82.クラスメイトを注意してから関係が悪くなり、学校に行きづらくなった(ASDの場合)

クラスメイトの悪ノリを注意したら、「ノリの分からない奴だ」と思われてしまい、それ以降クラスに馴染めず学校にも行きづらくなってしまった…というケースがあります。特にASDのお子さまによく見られるケースで、ASDの『ルールにこだわりすぎる』という特性が要因となっています。

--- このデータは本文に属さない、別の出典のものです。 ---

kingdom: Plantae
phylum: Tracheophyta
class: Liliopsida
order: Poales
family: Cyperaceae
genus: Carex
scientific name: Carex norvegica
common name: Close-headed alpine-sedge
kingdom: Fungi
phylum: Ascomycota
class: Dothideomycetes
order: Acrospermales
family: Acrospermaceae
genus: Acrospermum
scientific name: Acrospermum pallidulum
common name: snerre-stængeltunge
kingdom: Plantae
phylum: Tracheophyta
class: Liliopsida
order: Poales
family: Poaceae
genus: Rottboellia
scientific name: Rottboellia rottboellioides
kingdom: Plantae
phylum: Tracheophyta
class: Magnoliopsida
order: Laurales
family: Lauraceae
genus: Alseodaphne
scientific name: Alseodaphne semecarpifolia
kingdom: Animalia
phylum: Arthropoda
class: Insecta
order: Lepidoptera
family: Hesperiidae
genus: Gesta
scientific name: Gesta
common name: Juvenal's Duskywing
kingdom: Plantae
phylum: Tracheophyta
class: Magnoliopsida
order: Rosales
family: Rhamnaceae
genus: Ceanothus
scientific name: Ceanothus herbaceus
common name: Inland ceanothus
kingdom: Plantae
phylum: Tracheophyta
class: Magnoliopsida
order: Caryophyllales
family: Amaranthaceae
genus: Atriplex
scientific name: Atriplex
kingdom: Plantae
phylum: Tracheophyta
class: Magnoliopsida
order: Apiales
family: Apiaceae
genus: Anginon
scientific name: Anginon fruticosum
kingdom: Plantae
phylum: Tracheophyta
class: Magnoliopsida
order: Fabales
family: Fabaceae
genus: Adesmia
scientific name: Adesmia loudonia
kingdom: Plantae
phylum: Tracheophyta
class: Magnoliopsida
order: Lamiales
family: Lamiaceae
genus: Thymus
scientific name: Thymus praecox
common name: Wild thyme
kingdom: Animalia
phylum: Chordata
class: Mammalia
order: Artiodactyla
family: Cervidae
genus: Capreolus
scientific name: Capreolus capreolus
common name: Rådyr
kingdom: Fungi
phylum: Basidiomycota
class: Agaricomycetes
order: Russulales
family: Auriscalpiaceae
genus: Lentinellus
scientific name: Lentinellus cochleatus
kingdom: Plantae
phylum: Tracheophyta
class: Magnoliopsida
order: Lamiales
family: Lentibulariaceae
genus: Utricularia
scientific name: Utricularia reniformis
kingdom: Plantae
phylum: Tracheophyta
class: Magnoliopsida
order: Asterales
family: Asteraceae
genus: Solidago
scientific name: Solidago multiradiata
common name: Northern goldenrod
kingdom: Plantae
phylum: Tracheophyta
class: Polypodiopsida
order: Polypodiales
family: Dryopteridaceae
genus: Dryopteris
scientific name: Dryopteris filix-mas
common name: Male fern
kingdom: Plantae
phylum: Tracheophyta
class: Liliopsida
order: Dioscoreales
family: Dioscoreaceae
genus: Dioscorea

ルールを守ることは決して悪いことではありませんが、一方で子どもたちにとっては「一緒にルールを破る」ことがコミュニティの一員である証のようになっていたりもします。また、「制服のボタンは一番上まで締める」というルールを真夏でも守るなどして、周りから特異な目で見られてしまうなどの場合もあります。空気を読むことや同調圧力が蔓延する学校の教室は、ASDのお子さまにとっては非常に過ごしづらく、時にはからかいの対象になってしまうこともあります。

こうした状況において、ASDのお子さまに対して周りに合わせるよう強いるのは望ましくありません。無理に周りに合わせるとストレスが溜まり、不登校やうつ病、不安障害といった二次障害を引き起こすこともあります。ASDのお子さまの場合は、本人のルールを守りたいという気持ちは尊重しつつ、周りに対して同じようにルールを守ることを求めないようにするという落としどころを見つけることが大切です。

例えば、自習時間にクラスメイトが騒いでいるというケースでは、「自習の時間は静かに勉強する」というルールはお子さま自身が守れていればOKで、他のクラスメイトに対してそれを守らせる必要は無いということを説明しましょう。この場合、他のクラスメイトを注意するのは先生の役割であり、お子さま自身が注意する必要はありません。

ASDのお子さまはケースバイケースで柔軟に対応することが苦手ですので、できるだけたくさん具体例を出し、それぞれの場面で適切な行動の例を示して覚えていくというトレーニングを積み重ねると良いでしょう。通級指導教室や療育センターではこうしたソーシャル・スキル・トレーニング(SST)を受けることができますので、積極的に参加してみると良いでしょう。